LayerNorm (per sample/token) x_{i1} x_{i2} … x_{id} │ │ │ ─────── feature mean & variance ─────── │ normalize + affine (γᵢ, βᵢ)

Why Transformers Require LayerNorm

In transformers, batch-wise moments become highly noisy and uninformative:

\(\mathrm{Var}_{\text{batch}}(\mu_j) \text{ is large and semantically meaningless}\)

Consequences of Swapping Normalization Axes

The mismatch leads to instability or loss of regularization, as detailed in the previous versions.

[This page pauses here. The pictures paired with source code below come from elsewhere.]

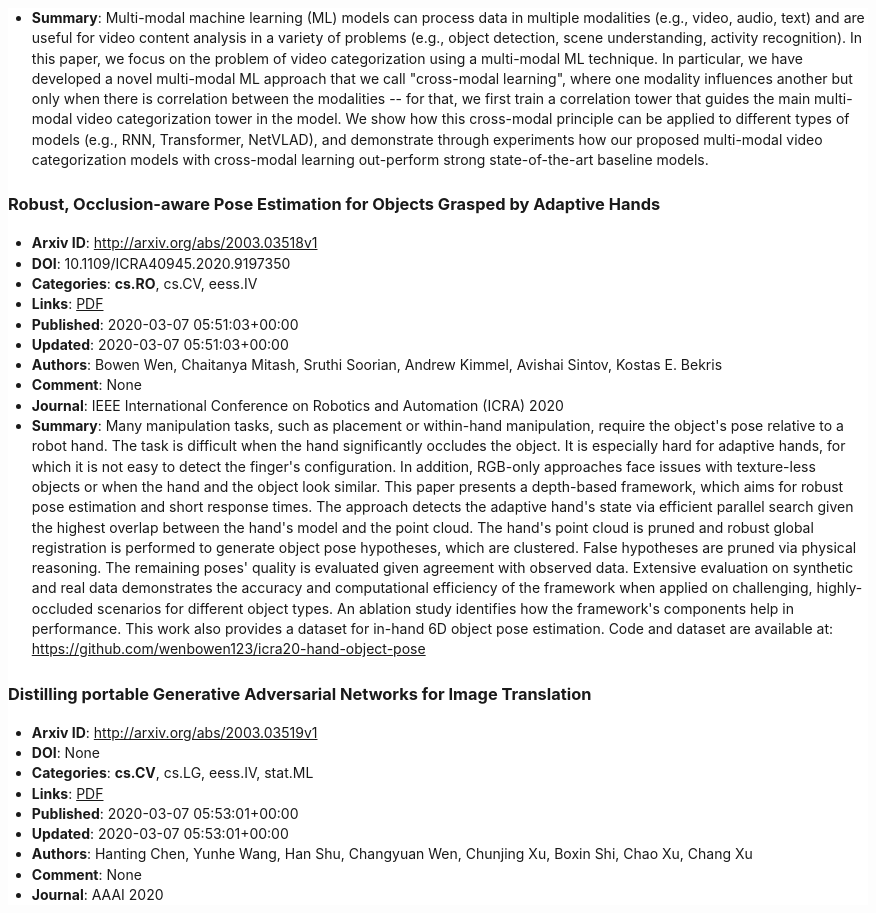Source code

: - **Summary**: Multi-modal machine learning (ML) models can process data in multiple modalities (e.g., video, audio, text) and are useful for video content analysis in a variety of problems (e.g., object detection, scene understanding, activity recognition). In this paper, we focus on the problem of video categorization using a multi-modal ML technique. In particular, we have developed a novel multi-modal ML approach that we call "cross-modal learning", where one modality influences another but only when there is correlation between the modalities -- for that, we first train a correlation tower that guides the main multi-modal video categorization tower in the model. We show how this cross-modal principle can be applied to different types of models (e.g., RNN, Transformer, NetVLAD), and demonstrate through experiments how our proposed multi-modal video categorization models with cross-modal learning out-perform strong state-of-the-art baseline models.



### Robust, Occlusion-aware Pose Estimation for Objects Grasped by Adaptive Hands
- **Arxiv ID**: http://arxiv.org/abs/2003.03518v1
- **DOI**: 10.1109/ICRA40945.2020.9197350
- **Categories**: **cs.RO**, cs.CV, eess.IV
- **Links**: [PDF](http://arxiv.org/pdf/2003.03518v1)
- **Published**: 2020-03-07 05:51:03+00:00
- **Updated**: 2020-03-07 05:51:03+00:00
- **Authors**: Bowen Wen, Chaitanya Mitash, Sruthi Soorian, Andrew Kimmel, Avishai Sintov, Kostas E. Bekris
- **Comment**: None
- **Journal**: IEEE International Conference on Robotics and Automation (ICRA)
  2020
- **Summary**: Many manipulation tasks, such as placement or within-hand manipulation, require the object's pose relative to a robot hand. The task is difficult when the hand significantly occludes the object. It is especially hard for adaptive hands, for which it is not easy to detect the finger's configuration. In addition, RGB-only approaches face issues with texture-less objects or when the hand and the object look similar. This paper presents a depth-based framework, which aims for robust pose estimation and short response times. The approach detects the adaptive hand's state via efficient parallel search given the highest overlap between the hand's model and the point cloud. The hand's point cloud is pruned and robust global registration is performed to generate object pose hypotheses, which are clustered. False hypotheses are pruned via physical reasoning. The remaining poses' quality is evaluated given agreement with observed data. Extensive evaluation on synthetic and real data demonstrates the accuracy and computational efficiency of the framework when applied on challenging, highly-occluded scenarios for different object types. An ablation study identifies how the framework's components help in performance. This work also provides a dataset for in-hand 6D object pose estimation. Code and dataset are available at: https://github.com/wenbowen123/icra20-hand-object-pose



### Distilling portable Generative Adversarial Networks for Image Translation
- **Arxiv ID**: http://arxiv.org/abs/2003.03519v1
- **DOI**: None
- **Categories**: **cs.CV**, cs.LG, eess.IV, stat.ML
- **Links**: [PDF](http://arxiv.org/pdf/2003.03519v1)
- **Published**: 2020-03-07 05:53:01+00:00
- **Updated**: 2020-03-07 05:53:01+00:00
- **Authors**: Hanting Chen, Yunhe Wang, Han Shu, Changyuan Wen, Chunjing Xu, Boxin Shi, Chao Xu, Chang Xu
- **Comment**: None
- **Journal**: AAAI 2020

Training Stability and Gradient Dynamics

Normalization controls gradient magnitude. For a linear layer \(\mathbf{y} = \mathbf{W} \hat{\mathbf{x}}\), the gradient with respect to the normalized input scales as:

\(\left\| \frac{\partial \mathcal{L}}{\partial \hat{x}_{ij}} \right\| \propto \frac{1}{\sigma} \cdot \left\| \frac{\partial \mathcal{L}}{\partial y} \right\| \approx O(1)\)

Preservation of Dynamic Range Across Layers

Without normalization, activation variance can grow or shrink exponentially with depth. Normalization resets the moments at every layer:

\(\mathrm{Var}(\hat{\mathbf{h}}^{(\ell)}) \approx 1 \quad \Rightarrow \quad \mathrm{Var}(\mathbf{W} \hat{\mathbf{h}}^{(\ell)}) \text{ depends only on } \mathbf{W}\)

The affine parameters \((\gamma, \beta)\) then allow the network to recover any desired scale and shift, keeping activations in the sensitive region of the nonlinearity.

Global vs Local Statistics and Biological Inspiration

BatchNorm’s global statistics can suppress rare signals. Biological systems use local divisive normalization, e.g.:

\(\text{Output} \approx \frac{\text{center response}}{\sqrt{\text{center}^2 + \sum \text{surrounding}^2 + \epsilon}}\)

Final Theoretical Insight

\(\begin{align*} \text{BatchNorm} &\colon \text{align statistics across data (global)} \\ \text{LayerNorm} &\colon \text{stabilize geometry within sample (local)} \\ \text{Biological vision} &\colon \text{local contrast normalization (center-surround)} \end{align*}\)

Key References: Ioffe & Szegedy (2015). Batch Normalization. Ba, Kiros & Hinton (2016). Layer Normalization. Vaswani et al. (2017). Attention Is All You Need. Santurkar et al. (2018). How Does Batch Normalization Help Optimization?